法人設立手続きで知った行政デジタル化の意義

最近、非営利のシンクタンクを始めました。専従スタッフは私ひとりです。やっと一般社団法人として登記が終わりました。公証役場、法務局、労働基準監督署、ハローワーク、年金事務所に足を運びました。法務局には6回、公証役場には4回行きました。税務署と都税事務所は公認会計士の先生に手伝ってもらいつつ、いろんな事務手続きをしています。法人登記の手続きは司法書士や行政書士に頼むとやってくれますが、お金をケチるために自分ですべてやりました。

新しく法人を立ち上げるのは、二十年以上前に「ジャパン・プラットフォーム」というNPO法人の申請手続きに関わって以来です。二十年前よりも手続きが楽になったという感じはありません。政府系特殊法人(=現在の独立行政法人)のJICAでキャリアをスタートした私は、若い頃は役所仕事(ロジ)はけっこう得意でした。しかし、衆議院議員だった頃、細かい書類仕事は秘書や党職員がやってくれたので、事務処理能力が低下したことに気づきました。何でも一人でやることになり、久しぶりのペーパーワークに四苦八苦しています。
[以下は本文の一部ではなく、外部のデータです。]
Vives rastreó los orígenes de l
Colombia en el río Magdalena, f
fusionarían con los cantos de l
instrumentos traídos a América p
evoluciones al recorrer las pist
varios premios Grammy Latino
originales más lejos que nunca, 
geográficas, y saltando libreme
しかし、北欧諸国やエストニアの行政のデジタル化について書かれた本を読んでみて、法人設立手続きに苦労しているのは、自分の能力不足だけが原因ではないことに気づきました。デンマークやエストニアならインターネットで数時間でできる手続きが、日本では何週間もかかります。自ら役所に足を運んで書類に記入し、印鑑登録証明書や住民票を提出し、何度も書類の不備を指摘され、何度かやり取りしてやっと法人登記が済みました。税務署や労働基準監督署、ハローワーク、年金事務所の手続きなど、北欧諸国ならワンストップで終わる手続きです。日本では同じような情報をいくつもの役所に紙で提出する必要があります。株式会社の設立に関してはワンストップサービスが始まっていますが、一般社団法人についてはまだ適用されていません。
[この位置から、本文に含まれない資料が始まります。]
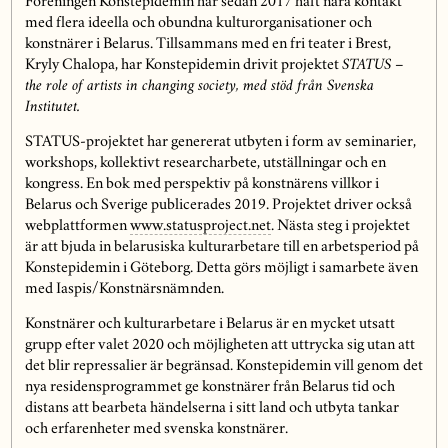
Föreningen Konstepidemin har sedan 2017 haft nära kontakt
med flera ideella och obundna kulturorganisationer och
konstnärer i Belarus. Tillsammans med en fri teater i Brest,
Kryly Chalopa, har Konstepidemin drivit projektet
STATUS –
the role of artists in changing society, med stöd från Svenska
Institutet.
STATUS-projektet har genererat utbyten i form av seminarier,
workshops, kollektivt researcharbete, utställningar och en
kongress. En bok med perspektiv på konstnärens villkor i
Belarus och Sverige publicerades 2019. Projektet driver också
webplattformen
www.statusproject.net
. Nästa steg i projektet
är att bjuda in belarusiska kulturarbetare till en arbetsperiod på
Konstepidemin i Göteborg. Detta görs möjligt i samarbete även
med Iaspis/Konstnärsnämnden.
Konstnärer och kulturarbetare i Belarus är en mycket utsatt
grupp efter valet 2020 och möjligheten att uttrycka sig utan att
det blir repressalier är begränsad. Konstepidemin vill genom det
nya residensprogrammet ge konstnärer från Belarus tid och
distans att bearbeta händelserna i sitt land och utbyta tankar
och erfarenheter med svenska konstnärer.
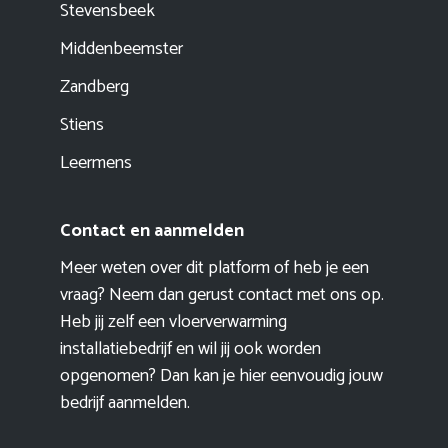
Stevensbeek
Middenbeemster
Zandberg
Stiens
Leermens
Contact en aanmelden
Meer weten over dit platform of heb je een
vraag? Neem dan gerust contact met ons op.
Heb jij zelf een vloerverwarming
installatiebedrijf en wil jij ook worden
opgenomen? Dan kan je hier eenvoudig
jouw
bedrijf aanmelden
.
税務署(国税)、都税事務所(地方税)、年金事務所(厚生年金)、労働基準監督署(労災保険)、ハローワーク(雇用保険)のすべてで給与に関する情報などを一元管理してしかるべきです(北欧ではそうです)。それだけでどれだけ無駄が省けるかわかりません。脱税や税収漏れも減ることでしょう。イギリスやフランスでも行政のデジタル化は進んでいます。給付金申請でもマイナンバー的な番号を入力すれば、必要情報が記入済みの書類がプリントアウトされて、最後に確認のために署名だけする、といったケースが多いようです。認証できれば、署名さえ不要な国も多いようです。

行政のデジタル化を進めると役所の窓口の人員は大幅に削減できることでしょう。でも、その人たちを解雇する必然性は無く、ソーシャルワーカー的な対人サービスが必要な部署に配置転換し、より人間的なサービスを提供できる体制を整えることができるでしょう。デジタル機器に弱い高齢者の補助のためのスタッフも必要なので、公務員削減には必ずしもつながらないかもしれませんが、申請する側の市民の利便性は向上し、社会全体の効率性は増すでしょう。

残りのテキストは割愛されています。